Cet argument repose sur des prémisses fausses. Les idées, la psychologie et le comportement des hommes ne découlent pas d’une « nature humaine » ; ils sont déterminés par l’ensemble des rapports sociaux – économiques, politiques, idéologiques, etc. – d’une époque donnée. Or ces rapports sociaux changent constamment. Le grand apport de Marx fut d’identifier le développement des forces productives comme le facteur le plus déterminant, en dernière analyse, dans l’évolution des rapports sociaux.

Ainsi, il n’y a pas de « nature humaine » invariable et qui transcenderait l’histoire. Comme l’écrivait Marx : « ce n’est pas la conscience des hommes qui détermine leur être; c’est inversement leur être social qui détermine leur conscience. » Pendant toute la période du « communisme primitif », avant les premières sociétés esclavagistes, il n’y avait pas de classes sociales, pas d’Etat, pas d’oppression des femmes – et donc pas d’égoïsme ou de soif de pouvoir. Par contre, les rapports de production capitalistes, où règnent la propriété privée et la concurrence entre bourgeois, mais aussi entre travailleurs, forment la base matérielle des comportements égoïstes. L’idéal des capitalistes, c’est l’atomisation complète des travailleurs. Et bien sûr, ils promeuvent cet idéal de mille et une manières : à travers les médias, l’école, la religion… Comme l’expliquait Marx, « les idées dominantes, dans la société, sont les idées de la classe dominante ».

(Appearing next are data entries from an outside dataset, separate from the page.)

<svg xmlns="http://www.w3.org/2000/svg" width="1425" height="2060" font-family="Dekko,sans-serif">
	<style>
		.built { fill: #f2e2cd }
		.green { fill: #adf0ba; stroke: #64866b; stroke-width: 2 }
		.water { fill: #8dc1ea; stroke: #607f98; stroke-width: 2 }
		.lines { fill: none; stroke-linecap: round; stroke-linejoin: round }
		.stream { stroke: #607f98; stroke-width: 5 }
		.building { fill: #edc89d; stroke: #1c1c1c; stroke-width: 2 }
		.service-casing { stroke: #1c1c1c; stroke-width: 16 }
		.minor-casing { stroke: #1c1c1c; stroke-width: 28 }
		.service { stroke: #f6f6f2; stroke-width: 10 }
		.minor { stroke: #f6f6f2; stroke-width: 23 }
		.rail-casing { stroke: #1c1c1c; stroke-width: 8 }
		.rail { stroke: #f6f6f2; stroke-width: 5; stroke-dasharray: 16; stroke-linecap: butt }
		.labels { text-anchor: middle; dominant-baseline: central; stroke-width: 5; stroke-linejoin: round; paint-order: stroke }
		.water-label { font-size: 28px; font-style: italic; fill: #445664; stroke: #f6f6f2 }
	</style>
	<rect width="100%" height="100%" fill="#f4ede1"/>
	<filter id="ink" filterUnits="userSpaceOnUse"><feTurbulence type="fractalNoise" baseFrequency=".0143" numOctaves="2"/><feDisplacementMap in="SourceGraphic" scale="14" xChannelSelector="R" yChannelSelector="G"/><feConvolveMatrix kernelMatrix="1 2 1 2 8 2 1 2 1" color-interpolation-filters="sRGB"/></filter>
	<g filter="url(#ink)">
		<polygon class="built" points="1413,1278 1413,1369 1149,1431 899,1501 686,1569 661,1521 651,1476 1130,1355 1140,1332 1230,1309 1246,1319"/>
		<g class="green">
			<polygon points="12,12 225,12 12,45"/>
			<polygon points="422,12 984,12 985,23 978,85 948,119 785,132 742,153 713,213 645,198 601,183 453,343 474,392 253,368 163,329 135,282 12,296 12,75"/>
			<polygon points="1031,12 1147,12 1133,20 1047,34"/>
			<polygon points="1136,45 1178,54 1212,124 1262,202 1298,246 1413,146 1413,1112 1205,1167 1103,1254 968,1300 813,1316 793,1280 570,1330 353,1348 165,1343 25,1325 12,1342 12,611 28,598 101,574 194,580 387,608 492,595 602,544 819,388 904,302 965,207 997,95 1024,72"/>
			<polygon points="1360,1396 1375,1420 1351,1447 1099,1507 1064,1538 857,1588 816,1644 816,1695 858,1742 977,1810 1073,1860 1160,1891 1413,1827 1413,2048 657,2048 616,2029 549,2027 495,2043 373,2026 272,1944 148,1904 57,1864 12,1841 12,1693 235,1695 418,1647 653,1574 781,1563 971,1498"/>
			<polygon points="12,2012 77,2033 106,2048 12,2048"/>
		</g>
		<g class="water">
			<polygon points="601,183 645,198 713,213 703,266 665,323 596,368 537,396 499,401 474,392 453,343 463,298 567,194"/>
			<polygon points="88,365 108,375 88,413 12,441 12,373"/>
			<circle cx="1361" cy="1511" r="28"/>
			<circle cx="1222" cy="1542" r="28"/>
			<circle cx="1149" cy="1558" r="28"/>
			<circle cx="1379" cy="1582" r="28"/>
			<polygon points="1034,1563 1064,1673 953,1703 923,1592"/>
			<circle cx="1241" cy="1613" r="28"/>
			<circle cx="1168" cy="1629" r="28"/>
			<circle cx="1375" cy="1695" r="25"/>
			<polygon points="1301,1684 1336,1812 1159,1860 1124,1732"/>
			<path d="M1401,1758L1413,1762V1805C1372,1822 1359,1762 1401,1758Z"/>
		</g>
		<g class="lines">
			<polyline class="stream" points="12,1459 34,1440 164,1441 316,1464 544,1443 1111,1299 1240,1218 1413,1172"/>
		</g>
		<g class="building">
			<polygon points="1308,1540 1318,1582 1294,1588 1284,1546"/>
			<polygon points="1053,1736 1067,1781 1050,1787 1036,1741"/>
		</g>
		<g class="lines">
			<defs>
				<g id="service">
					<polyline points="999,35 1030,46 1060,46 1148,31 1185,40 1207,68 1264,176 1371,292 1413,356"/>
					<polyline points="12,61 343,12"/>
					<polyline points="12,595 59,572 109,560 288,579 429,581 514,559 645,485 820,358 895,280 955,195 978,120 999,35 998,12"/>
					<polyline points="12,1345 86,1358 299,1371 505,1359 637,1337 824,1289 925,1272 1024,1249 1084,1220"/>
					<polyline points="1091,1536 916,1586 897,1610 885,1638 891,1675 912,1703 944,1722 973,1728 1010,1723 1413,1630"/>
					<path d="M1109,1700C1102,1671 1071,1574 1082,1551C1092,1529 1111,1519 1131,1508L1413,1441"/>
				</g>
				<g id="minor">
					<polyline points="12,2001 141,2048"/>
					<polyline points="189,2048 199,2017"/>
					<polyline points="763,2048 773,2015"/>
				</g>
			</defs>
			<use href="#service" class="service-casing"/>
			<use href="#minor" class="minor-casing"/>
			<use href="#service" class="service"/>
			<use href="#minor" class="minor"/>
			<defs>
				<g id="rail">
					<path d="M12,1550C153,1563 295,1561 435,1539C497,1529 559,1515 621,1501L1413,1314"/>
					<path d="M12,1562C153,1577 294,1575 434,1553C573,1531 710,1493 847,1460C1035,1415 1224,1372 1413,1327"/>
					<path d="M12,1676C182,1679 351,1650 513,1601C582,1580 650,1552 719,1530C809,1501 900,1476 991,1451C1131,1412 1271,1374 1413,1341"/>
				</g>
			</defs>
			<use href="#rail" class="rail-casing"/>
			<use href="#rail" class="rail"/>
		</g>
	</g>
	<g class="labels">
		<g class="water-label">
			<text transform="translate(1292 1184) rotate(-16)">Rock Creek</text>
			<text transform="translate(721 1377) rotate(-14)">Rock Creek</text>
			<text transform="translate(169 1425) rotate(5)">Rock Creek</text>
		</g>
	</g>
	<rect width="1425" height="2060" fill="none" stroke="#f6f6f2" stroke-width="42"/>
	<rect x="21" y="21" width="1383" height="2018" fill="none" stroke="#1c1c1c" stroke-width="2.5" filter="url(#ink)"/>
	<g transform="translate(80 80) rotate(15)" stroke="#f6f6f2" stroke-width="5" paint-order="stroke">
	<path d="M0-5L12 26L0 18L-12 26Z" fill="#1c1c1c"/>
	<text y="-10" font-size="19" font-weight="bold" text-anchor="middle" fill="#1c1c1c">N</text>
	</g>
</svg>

Malgré cela, les travailleurs se syndiquent et s’organisent. Ils luttent ensemble pour leurs intérêts collectifs. Ainsi, sous le capitalisme, il y a de l’égoïsme, mais aussi son contraire : de la solidarité. Et la révolution socialiste portera à son plus haut niveau la solidarité entre travailleurs.

Ce n’est pas tout : le capitalisme a développé les forces productives, la science et la technologie à un niveau tel que, pour la première fois de l’histoire, les bases matérielles d’une société d’abondance existent, à condition de renverser le capitalisme et de planifier démocratiquement l’économie. Dans une société socialiste, qui permettra de satisfaire tous les besoins matériels des hommes, il n’y aura plus de base matérielle à l’égoïsme et à la lutte de tous contre tous. Inversement, c’est l’isolement et l’arriération économique de la Russie révolutionnaire qui furent les causes ultimes de sa dégénérescence bureaucratique. L’émergence du stalinisme a confirmé cette idée de Marx : on ne peut pas construire le socialisme sur fond de pénurie.